** READING PASSAGE **
((

Step 2 - Evaluate Each Choice:
Choice A: The passage mentions teenagers need 8-10 hours but never compares teenage sleep needs to adult sleep needs. This introduces an unsupported comparison. Eliminate.
Choice B: The passage shows students with 8:30 AM or later start times averaged 7.8 hours—still below the recommended 8-10 hours. The word "guarantee" is too strong, and the data contradicts the claim that these start times ensure adequate sleep. Eliminate.
Choice C: The passage provides direct evidence that students with earlier start times (before 8:00 AM) averaged only 6.5 hours of sleep, well below the recommended amount. The word "may" appropriately reflects that the study shows correlation. This completion is directly supported by the passage data. Strong candidate.
Choice D: The passage cites the AAP recommendation as a standard but provides no evidence suggesting this recommendation should be revised. This introduces an unsupported claim. Eliminate.
Answer: C - This completion is directly supported by the passage's evidence showing that students with earlier start times get less sleep, and it appropriately uses tentative language ("may contribute") rather than claiming definitive causation.

))

** DIRECTIONS FOR THIS TASK **
Please rewrite everything in the answer explanation from "Choice B: The" down to "data. Strong candidate.", changing "start times" to "bell times" at each occurrence.

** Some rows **
((

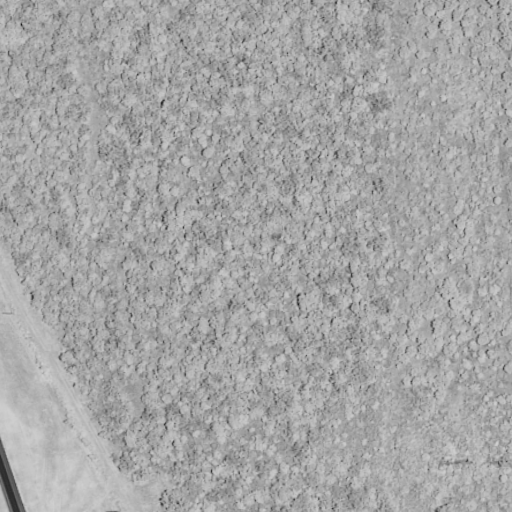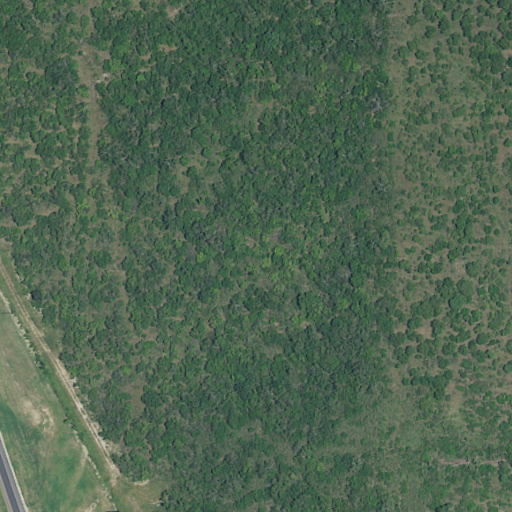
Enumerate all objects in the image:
road: (479, 256)
road: (9, 484)
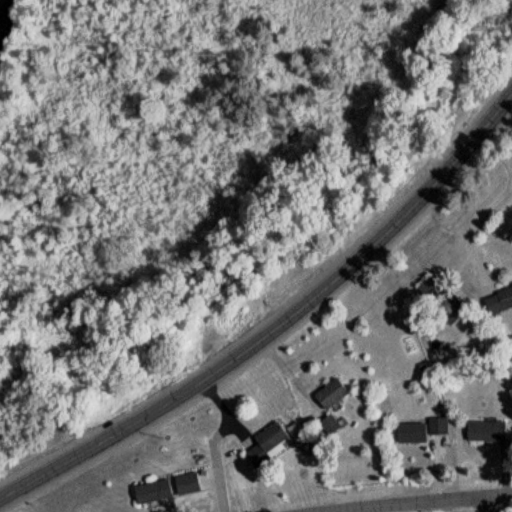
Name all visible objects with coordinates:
road: (492, 153)
road: (479, 224)
building: (438, 305)
building: (497, 305)
road: (280, 325)
building: (328, 399)
building: (327, 430)
building: (435, 431)
building: (482, 435)
building: (408, 438)
road: (214, 441)
building: (264, 449)
building: (184, 489)
building: (149, 496)
road: (423, 501)
road: (494, 503)
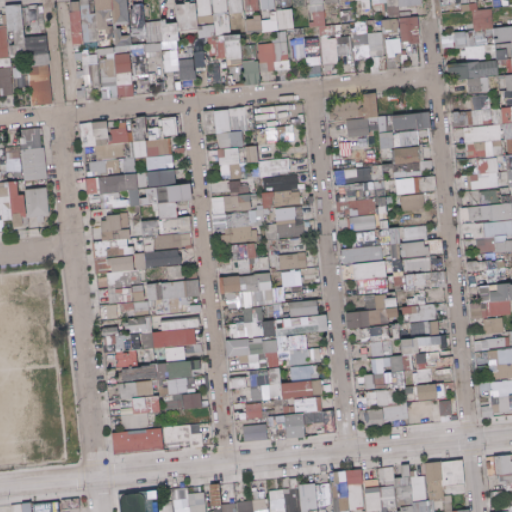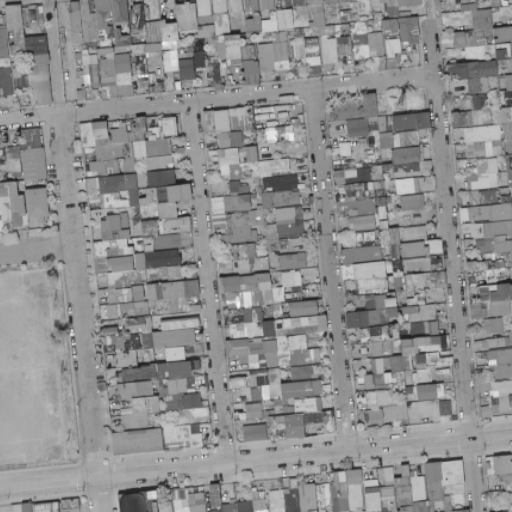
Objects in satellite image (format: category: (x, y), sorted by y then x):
building: (342, 0)
building: (313, 1)
building: (330, 1)
building: (462, 1)
building: (406, 2)
building: (508, 2)
building: (289, 3)
building: (297, 3)
building: (299, 3)
building: (390, 3)
building: (502, 3)
building: (241, 4)
building: (266, 4)
building: (267, 4)
building: (273, 4)
building: (282, 4)
building: (364, 4)
building: (495, 4)
building: (250, 5)
building: (252, 5)
road: (428, 5)
building: (74, 6)
building: (218, 6)
building: (234, 6)
building: (236, 6)
building: (315, 6)
building: (448, 6)
building: (103, 7)
building: (170, 7)
building: (202, 7)
building: (470, 7)
building: (277, 8)
building: (511, 9)
building: (478, 10)
building: (163, 12)
building: (251, 12)
building: (392, 12)
building: (112, 13)
building: (317, 13)
building: (38, 14)
building: (285, 14)
building: (403, 14)
building: (212, 15)
building: (271, 15)
building: (23, 16)
building: (186, 16)
building: (344, 16)
building: (368, 16)
building: (102, 17)
building: (346, 17)
building: (352, 17)
building: (204, 19)
building: (283, 19)
building: (316, 19)
building: (335, 19)
building: (405, 19)
building: (481, 19)
building: (3, 20)
building: (88, 22)
building: (119, 22)
building: (136, 22)
building: (358, 22)
building: (273, 23)
building: (75, 24)
building: (221, 24)
building: (255, 24)
building: (269, 24)
building: (252, 25)
building: (391, 25)
building: (2, 26)
building: (346, 26)
building: (364, 26)
building: (388, 26)
building: (266, 28)
building: (122, 29)
building: (407, 29)
building: (336, 30)
building: (14, 31)
building: (108, 31)
building: (205, 31)
building: (290, 31)
building: (169, 32)
building: (511, 32)
building: (482, 33)
building: (17, 34)
building: (298, 34)
building: (392, 34)
building: (502, 34)
building: (124, 35)
building: (157, 37)
building: (231, 37)
building: (278, 37)
building: (9, 38)
building: (468, 38)
building: (104, 39)
building: (455, 39)
building: (458, 39)
building: (489, 39)
building: (164, 40)
building: (141, 41)
building: (448, 42)
building: (480, 42)
building: (216, 43)
building: (480, 43)
building: (3, 44)
building: (336, 44)
building: (34, 45)
building: (167, 45)
building: (359, 45)
building: (369, 45)
building: (374, 45)
building: (488, 45)
building: (152, 47)
building: (199, 47)
building: (391, 47)
building: (393, 47)
building: (502, 47)
building: (306, 48)
building: (335, 48)
building: (120, 49)
building: (136, 49)
building: (231, 49)
building: (296, 49)
building: (104, 50)
building: (306, 50)
building: (329, 50)
building: (479, 50)
building: (279, 51)
building: (470, 51)
building: (264, 52)
building: (313, 52)
building: (401, 52)
building: (188, 53)
building: (247, 53)
building: (489, 53)
building: (184, 54)
building: (221, 54)
building: (462, 54)
building: (169, 55)
road: (53, 56)
building: (77, 56)
building: (103, 56)
building: (152, 56)
building: (25, 57)
building: (376, 58)
building: (393, 58)
building: (138, 59)
building: (36, 60)
building: (198, 61)
building: (200, 61)
building: (214, 61)
building: (290, 61)
building: (4, 62)
building: (233, 62)
building: (122, 63)
building: (214, 64)
building: (222, 64)
building: (280, 64)
building: (169, 65)
building: (269, 66)
building: (262, 67)
building: (138, 69)
building: (185, 69)
building: (188, 69)
building: (89, 70)
building: (90, 70)
building: (107, 70)
building: (22, 71)
building: (221, 71)
building: (253, 71)
building: (315, 71)
building: (121, 72)
building: (245, 72)
building: (78, 74)
building: (214, 74)
building: (476, 74)
building: (175, 75)
building: (139, 77)
building: (151, 77)
building: (164, 77)
building: (123, 78)
building: (20, 81)
building: (5, 82)
building: (38, 84)
building: (173, 85)
building: (102, 86)
building: (24, 88)
building: (500, 96)
building: (414, 121)
building: (373, 122)
building: (233, 125)
building: (171, 127)
building: (140, 138)
building: (105, 139)
building: (483, 141)
building: (3, 153)
building: (253, 154)
building: (409, 154)
building: (34, 156)
building: (232, 162)
building: (161, 163)
building: (427, 165)
building: (486, 174)
building: (359, 175)
building: (282, 180)
building: (430, 183)
building: (121, 184)
building: (408, 185)
building: (239, 197)
building: (270, 200)
building: (12, 202)
building: (39, 202)
building: (413, 202)
building: (291, 222)
building: (363, 223)
building: (239, 225)
building: (498, 228)
building: (168, 229)
building: (417, 233)
building: (117, 238)
building: (503, 244)
building: (418, 249)
building: (246, 254)
building: (363, 254)
building: (293, 261)
road: (452, 261)
building: (439, 263)
building: (421, 265)
building: (490, 271)
building: (175, 272)
building: (126, 278)
building: (296, 278)
building: (249, 290)
building: (280, 295)
building: (374, 296)
building: (503, 300)
building: (155, 303)
building: (305, 308)
building: (112, 312)
building: (422, 312)
building: (181, 324)
building: (279, 325)
building: (494, 325)
building: (427, 328)
building: (384, 338)
building: (497, 342)
building: (181, 344)
building: (122, 347)
building: (256, 351)
building: (305, 356)
building: (406, 362)
building: (501, 363)
building: (383, 364)
park: (28, 371)
building: (163, 372)
building: (305, 373)
building: (425, 375)
building: (240, 382)
building: (282, 385)
building: (182, 386)
building: (432, 391)
building: (498, 397)
building: (194, 400)
building: (175, 402)
building: (140, 404)
building: (446, 408)
building: (254, 410)
building: (397, 412)
building: (373, 418)
building: (330, 422)
building: (297, 426)
building: (256, 433)
building: (186, 435)
building: (139, 441)
building: (503, 474)
building: (389, 475)
building: (356, 476)
building: (445, 479)
building: (420, 487)
building: (408, 493)
building: (373, 496)
building: (389, 496)
building: (309, 497)
building: (188, 501)
building: (134, 502)
building: (229, 502)
building: (73, 505)
building: (48, 507)
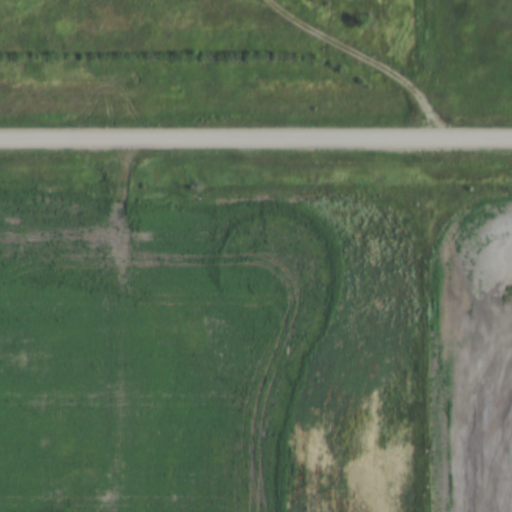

))

** OUTPUT **
Choice B: The passage shows students with 8:30 AM or later bell times averaged 7.8 hours—still below the recommended 8-10 hours. The word "guarantee" is too strong, and the data contradicts the claim that these bell times ensure adequate sleep. Eliminate.
Choice C: The passage provides direct evidence that students with earlier bell times (before 8:00 AM) averaged only 6.5 hours of sleep, well below the recommended amount. The word "may" appropriately reflects that the study shows correlation. This completion is directly supported by the passage data. Strong candidate.